Closing the gap on highway extensions

Sept. 25, 2009
The passage this week of a three-month extension of current highway funding by a vote of 335 to 85 in the U.S. House of Representatives must now be reconciled with an 18-month extension wending its way out of committee in the U.S. Senate

The passage this week of a three-month extension of current highway funding by a vote of 335 to 85 in the U.S. House of Representatives must now be reconciled with an 18-month extension wending its way out of committee in the U.S. Senate. That, say political observers, may prove far easier said than done.

“There is an awful lot at stake here, and we’ve got to continue our efforts to elevate freight [needs] to a higher level in the debate over the reauthorization bill,” said Joni Casey, president & CEO of the Intermodal Association of North America (IANA), in a recent press conference addressing the transportation industry’s concern over merely extending current highway funding. “It’s important for Congress to act now on the [reauthorization] bill and not revert to stop-gap funding.”

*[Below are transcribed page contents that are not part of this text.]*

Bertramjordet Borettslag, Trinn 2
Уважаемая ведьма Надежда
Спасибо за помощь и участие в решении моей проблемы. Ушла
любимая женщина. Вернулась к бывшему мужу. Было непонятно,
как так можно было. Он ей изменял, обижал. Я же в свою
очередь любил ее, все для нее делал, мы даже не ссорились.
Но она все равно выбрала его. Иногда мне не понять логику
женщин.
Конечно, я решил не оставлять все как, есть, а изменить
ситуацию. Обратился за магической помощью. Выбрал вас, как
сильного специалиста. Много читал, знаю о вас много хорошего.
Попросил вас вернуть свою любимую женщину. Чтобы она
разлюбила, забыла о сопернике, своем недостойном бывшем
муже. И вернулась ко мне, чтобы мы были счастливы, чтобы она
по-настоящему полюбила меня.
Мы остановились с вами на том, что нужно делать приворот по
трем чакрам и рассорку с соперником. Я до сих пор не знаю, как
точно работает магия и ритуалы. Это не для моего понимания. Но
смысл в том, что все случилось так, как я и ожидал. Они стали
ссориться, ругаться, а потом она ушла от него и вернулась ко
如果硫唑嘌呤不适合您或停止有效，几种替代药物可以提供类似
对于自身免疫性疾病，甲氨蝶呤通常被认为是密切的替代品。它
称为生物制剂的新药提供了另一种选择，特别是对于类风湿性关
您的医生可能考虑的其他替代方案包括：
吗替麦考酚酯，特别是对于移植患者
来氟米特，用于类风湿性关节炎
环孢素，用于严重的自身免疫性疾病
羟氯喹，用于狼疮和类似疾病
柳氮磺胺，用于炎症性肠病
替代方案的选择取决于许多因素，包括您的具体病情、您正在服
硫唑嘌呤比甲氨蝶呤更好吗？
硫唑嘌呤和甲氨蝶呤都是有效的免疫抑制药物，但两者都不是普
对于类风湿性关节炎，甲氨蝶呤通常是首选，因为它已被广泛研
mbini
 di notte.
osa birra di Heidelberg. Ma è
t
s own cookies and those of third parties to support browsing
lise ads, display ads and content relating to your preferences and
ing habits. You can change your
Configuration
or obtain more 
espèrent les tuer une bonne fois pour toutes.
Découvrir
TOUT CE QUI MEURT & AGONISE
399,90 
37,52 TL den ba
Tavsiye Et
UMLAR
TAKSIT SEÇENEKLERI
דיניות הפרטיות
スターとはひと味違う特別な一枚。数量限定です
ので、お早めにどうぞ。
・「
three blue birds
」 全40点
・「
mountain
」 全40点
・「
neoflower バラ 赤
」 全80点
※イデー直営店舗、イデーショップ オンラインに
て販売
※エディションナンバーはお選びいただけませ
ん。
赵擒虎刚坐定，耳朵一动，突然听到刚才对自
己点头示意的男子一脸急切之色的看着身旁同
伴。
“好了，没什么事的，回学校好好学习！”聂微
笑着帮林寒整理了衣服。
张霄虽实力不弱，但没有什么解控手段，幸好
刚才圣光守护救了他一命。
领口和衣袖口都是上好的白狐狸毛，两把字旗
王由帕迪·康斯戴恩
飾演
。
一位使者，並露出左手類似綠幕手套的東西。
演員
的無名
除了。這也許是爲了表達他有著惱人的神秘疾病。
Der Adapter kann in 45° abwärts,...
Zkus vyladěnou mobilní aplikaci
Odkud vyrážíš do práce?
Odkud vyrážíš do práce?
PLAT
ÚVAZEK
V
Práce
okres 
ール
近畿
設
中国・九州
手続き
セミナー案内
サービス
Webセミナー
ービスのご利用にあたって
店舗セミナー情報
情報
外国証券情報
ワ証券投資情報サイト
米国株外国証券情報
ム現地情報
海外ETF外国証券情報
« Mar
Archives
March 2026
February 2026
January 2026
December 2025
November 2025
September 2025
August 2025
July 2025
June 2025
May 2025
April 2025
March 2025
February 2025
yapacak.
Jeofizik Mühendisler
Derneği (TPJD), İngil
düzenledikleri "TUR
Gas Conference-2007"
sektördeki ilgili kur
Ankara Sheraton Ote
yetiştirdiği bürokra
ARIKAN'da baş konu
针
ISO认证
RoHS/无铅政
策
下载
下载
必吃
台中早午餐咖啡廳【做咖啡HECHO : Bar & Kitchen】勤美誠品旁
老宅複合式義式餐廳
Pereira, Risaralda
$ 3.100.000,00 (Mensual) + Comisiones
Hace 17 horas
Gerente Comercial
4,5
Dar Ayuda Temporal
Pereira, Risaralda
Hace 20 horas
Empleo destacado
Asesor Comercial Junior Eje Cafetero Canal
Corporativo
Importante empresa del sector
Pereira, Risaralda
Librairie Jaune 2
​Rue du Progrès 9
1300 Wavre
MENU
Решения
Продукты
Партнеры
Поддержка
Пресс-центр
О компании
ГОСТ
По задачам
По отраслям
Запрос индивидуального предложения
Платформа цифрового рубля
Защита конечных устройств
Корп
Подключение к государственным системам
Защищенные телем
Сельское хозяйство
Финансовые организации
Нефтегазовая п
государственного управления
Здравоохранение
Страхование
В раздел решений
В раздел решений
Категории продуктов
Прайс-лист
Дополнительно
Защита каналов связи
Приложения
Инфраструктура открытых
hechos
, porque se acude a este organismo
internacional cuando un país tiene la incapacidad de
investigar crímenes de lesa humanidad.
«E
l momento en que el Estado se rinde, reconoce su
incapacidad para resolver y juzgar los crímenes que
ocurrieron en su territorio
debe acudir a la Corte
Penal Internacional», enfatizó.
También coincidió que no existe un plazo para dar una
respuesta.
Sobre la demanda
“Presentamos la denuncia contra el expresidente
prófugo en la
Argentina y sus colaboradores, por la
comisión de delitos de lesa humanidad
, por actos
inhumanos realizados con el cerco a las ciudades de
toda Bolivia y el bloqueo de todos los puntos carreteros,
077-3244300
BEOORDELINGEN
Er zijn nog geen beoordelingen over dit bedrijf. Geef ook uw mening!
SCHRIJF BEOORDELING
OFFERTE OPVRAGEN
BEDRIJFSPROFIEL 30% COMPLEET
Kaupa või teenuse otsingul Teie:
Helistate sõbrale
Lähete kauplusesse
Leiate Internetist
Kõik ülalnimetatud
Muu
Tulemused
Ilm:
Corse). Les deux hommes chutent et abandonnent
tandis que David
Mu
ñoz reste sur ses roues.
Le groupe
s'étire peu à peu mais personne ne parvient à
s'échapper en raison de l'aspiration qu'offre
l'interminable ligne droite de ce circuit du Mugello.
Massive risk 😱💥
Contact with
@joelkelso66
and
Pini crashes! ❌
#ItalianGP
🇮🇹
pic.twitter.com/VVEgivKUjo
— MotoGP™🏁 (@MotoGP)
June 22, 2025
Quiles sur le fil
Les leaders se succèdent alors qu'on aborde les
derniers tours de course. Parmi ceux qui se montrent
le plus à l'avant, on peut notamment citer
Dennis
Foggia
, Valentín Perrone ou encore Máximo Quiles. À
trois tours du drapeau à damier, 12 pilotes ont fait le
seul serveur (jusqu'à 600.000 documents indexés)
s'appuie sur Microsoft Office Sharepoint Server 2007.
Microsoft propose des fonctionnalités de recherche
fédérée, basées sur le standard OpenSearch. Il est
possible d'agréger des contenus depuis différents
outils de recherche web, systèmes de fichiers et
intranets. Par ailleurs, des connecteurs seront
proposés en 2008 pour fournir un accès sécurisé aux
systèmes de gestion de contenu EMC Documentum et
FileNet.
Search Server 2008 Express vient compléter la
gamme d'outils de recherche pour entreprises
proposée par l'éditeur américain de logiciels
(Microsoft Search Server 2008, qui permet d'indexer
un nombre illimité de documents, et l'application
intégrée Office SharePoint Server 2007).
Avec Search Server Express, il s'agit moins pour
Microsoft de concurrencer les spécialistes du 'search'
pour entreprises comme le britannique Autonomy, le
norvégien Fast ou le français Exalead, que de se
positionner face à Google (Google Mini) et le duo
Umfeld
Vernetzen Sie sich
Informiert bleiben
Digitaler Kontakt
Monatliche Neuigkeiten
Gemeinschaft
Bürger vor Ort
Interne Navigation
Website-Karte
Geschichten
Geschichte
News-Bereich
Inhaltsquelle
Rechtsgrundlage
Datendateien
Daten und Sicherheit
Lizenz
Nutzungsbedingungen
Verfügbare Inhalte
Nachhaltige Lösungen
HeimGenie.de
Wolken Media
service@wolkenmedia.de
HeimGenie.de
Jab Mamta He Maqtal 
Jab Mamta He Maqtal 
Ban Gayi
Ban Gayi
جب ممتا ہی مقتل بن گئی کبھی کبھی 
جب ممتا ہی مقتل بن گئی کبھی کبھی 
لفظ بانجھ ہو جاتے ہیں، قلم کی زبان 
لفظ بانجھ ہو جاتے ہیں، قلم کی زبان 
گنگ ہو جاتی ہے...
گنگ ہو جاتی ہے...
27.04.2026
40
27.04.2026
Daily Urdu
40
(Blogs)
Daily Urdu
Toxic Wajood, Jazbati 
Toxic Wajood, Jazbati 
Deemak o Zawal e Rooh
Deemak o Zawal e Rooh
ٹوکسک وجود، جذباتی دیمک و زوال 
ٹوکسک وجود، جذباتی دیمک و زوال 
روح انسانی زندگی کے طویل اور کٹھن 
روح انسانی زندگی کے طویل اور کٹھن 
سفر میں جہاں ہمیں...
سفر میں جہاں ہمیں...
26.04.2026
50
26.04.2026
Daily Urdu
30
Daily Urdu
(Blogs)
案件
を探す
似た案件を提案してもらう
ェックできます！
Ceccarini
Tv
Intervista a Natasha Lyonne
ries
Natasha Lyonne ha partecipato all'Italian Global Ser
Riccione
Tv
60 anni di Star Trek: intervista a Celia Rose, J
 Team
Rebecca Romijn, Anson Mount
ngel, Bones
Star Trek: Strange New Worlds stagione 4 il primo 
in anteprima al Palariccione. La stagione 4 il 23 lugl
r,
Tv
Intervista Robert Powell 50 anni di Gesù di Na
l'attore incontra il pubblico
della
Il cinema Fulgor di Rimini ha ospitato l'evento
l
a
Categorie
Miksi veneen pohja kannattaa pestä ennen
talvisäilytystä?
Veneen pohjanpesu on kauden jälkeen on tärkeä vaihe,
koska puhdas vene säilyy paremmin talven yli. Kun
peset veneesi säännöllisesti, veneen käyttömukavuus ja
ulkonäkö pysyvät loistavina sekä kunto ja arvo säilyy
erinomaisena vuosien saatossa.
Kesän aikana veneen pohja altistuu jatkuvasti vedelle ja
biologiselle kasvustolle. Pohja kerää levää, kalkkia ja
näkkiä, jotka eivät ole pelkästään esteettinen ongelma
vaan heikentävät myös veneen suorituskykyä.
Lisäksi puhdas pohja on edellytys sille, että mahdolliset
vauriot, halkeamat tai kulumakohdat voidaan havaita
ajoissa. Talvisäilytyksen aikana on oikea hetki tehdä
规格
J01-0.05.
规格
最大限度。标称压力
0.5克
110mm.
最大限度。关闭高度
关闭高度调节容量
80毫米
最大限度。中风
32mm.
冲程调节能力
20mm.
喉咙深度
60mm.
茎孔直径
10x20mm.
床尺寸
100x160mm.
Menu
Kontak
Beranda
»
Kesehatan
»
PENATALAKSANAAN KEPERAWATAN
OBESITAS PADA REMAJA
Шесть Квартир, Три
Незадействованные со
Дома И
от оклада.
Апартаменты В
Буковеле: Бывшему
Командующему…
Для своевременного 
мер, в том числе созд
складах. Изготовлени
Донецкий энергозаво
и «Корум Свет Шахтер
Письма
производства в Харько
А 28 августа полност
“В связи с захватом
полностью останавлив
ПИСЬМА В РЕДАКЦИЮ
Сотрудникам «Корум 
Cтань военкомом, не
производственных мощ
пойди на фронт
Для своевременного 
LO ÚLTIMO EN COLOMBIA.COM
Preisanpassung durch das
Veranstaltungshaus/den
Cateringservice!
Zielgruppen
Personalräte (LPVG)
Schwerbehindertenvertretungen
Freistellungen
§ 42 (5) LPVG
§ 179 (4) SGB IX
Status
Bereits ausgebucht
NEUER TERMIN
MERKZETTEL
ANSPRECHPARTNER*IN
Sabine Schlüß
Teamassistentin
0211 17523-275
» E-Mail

The Senate’s Environment and Public Works (EPW) Committee approved by 18-1 an 18-month extension of federal highway programs back in July that would push out reauthorization efforts out until at least March 2011. Neither the Senate nor the House extension efforts make any policy changes or add any new highway projects.

The current six-year highway bill – dubbed “SAFETEA-LU” which stands for “Safe, Accountable, Flexible, Efficient Transportation Act: A Legacy for Users” – expires next week on Sept. 30. Though the White House supports the longer-term extension, the House Committee on Transportation and Infrastructure, led by chairman Rep. James L. Oberstar (D-MN), is not taking the administration's lead on the subject.

Postponing debate on the 2009 Surface Transportation Bill – which could total as much as $500 billion – until well into 2011, is simply not an option, Oberstar said in remarks earlier this year.

“Delay is unacceptable. Delay casts uncertainty on the program. If we delay the new authorization, states will hold back on new projects and that will cost jobs,” he stressed. “We are not in the business of delay. It is time to move ahead.”